Washington’s New Noncompetition Law – RCW Chapter 49.62 (Noncompetition Covenants).
Effective January 1, 2020, a Washington State law prohibits employers from enforcing noncompetition agreements against employees earning less than $100,000 and independent contractors earning less than $250,000 per year.
The new law prevents the enforcement of noncompetition agreements, unless the employer:
- discloses the terms of the non-compete to the employer or independent contractor in writing no later than the time of the acceptance of the offer of employment, or
- provides specific consideration, in addition to the terms of employment, for entering into the noncompetition agreement after the employee or independent contractor accepts the terms of employment.
The new law also creates a presumption that a noncompetition agreement lasting longer than 18 months is unenforceable, absent other circumstances.
Under the new Washington law, you should:
- Check your personnel files to confirm whether the employment offers contained post-employment restrictive covenants such as noncompetition agreements, which are subject to the new law.
- Check annual earnings to determine whether the employee or contractor is within the scope of the law.
- Check agreements for a duration longer than 18 months.
- Check your exit interview policies.
What is a Noncompetition Agreement?
A noncompete requires one party, usually the employee or independent contractor, to agree not to engage in business that competes with the business of the other party. For example, when fulfilling obligations under their agreements, the employee or independent contractor may gain experience and establish valuable relationships with the employer’s contractors and employees, vendors, and customers. A noncompetition agreement prevents the employee or independent contractor from immediately starting a business that competes with the former employer’s business after the employment relationship ends.
Penalties for Noncompliance.
The remedies in the new Washington law require timely compliance. The new law provides a remedy requiring the violator to pay the aggrieved employee or independent contractor the greater of actual damages, or a statutory penalty of $5,000, plus reasonable attorney’s fees, cost, and expenses.
Limits on the Noncompetition Agreements and the New Law.
To support the growth of new business enterprises, the new law presumes that any noncompete that extends beyond 18 months after the termination of employment is unreasonable and unenforceable unless the employer can provide evidence supporting a longer term. A performer and performance space or third party scheduler are restricted to a noncompete of up to three days.
The new law does not restrict nonsolicitation or confidentiality agreements, agreements prohibiting the use or disclosure of trade secrets or inventions, or certain transfers of goodwill or a franchise.
Recommended New Year Contract Audits.
Businesses should review all employment and independent contractor agreements that contain noncompetition provisions to verify they comply with the new law, including nonsolicitation, confidentiality, and trade secret/invention agreements. Reviewing the agreements is prudent, because other state and federal laws, including the Defend Trade Secret Act, may require revisions to the contracts or business practices. The business should include onboarding and exit interview practices in the audits.

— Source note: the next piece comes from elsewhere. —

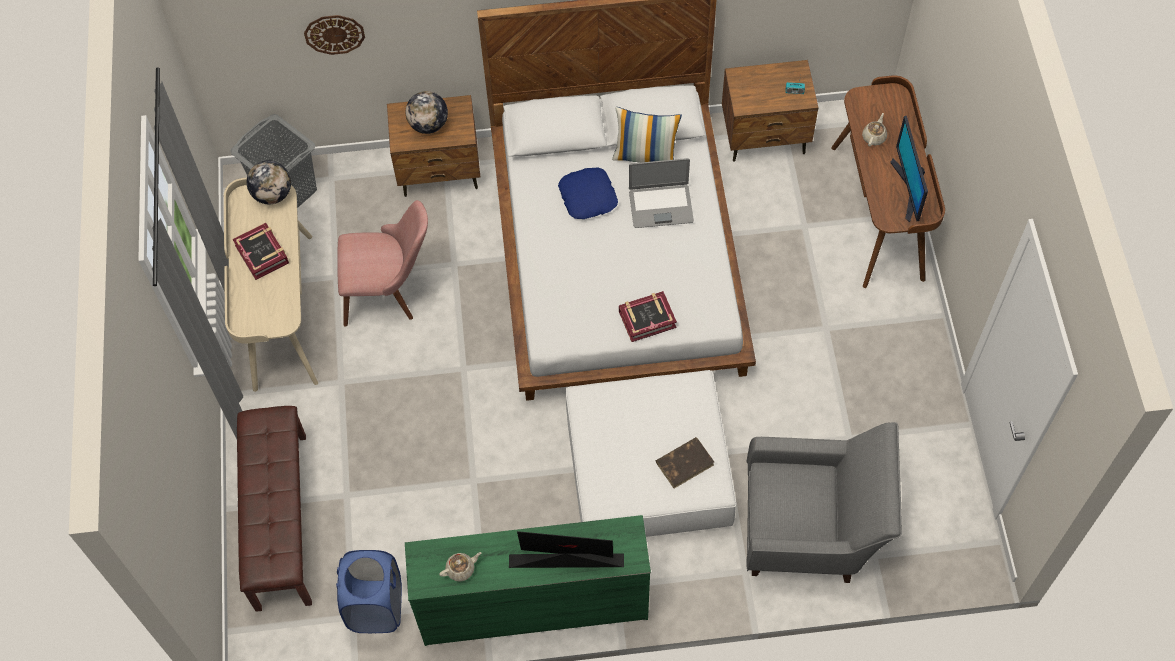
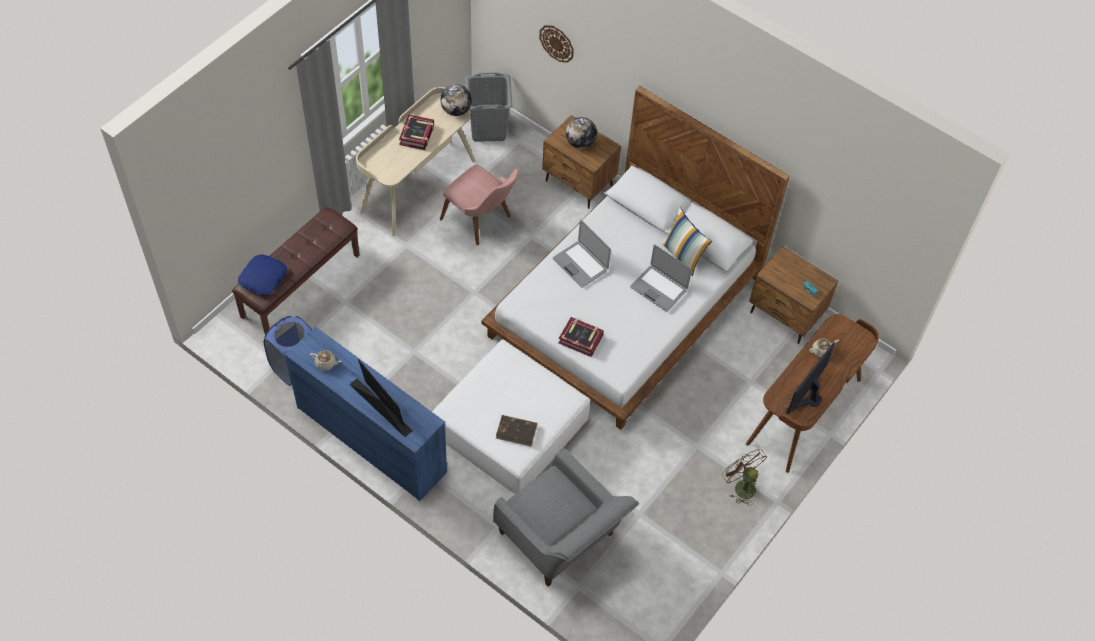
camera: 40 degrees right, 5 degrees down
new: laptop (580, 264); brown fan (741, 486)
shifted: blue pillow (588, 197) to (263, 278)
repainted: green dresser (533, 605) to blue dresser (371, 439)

And, revisiting your polices concerning post-employment restrictions are an opportunity to revisit other topics:
- workplace arbitration,
- notifications to employees under the Defend Trade Secret Act,
- nonsolicitation and confidentiality agreements, and
- trade secret and invention agreements.
Updating agreements, modifying intake polices and documentation, exit interview strategies, or even sending notices to affected employees should be on your checklist in 2020.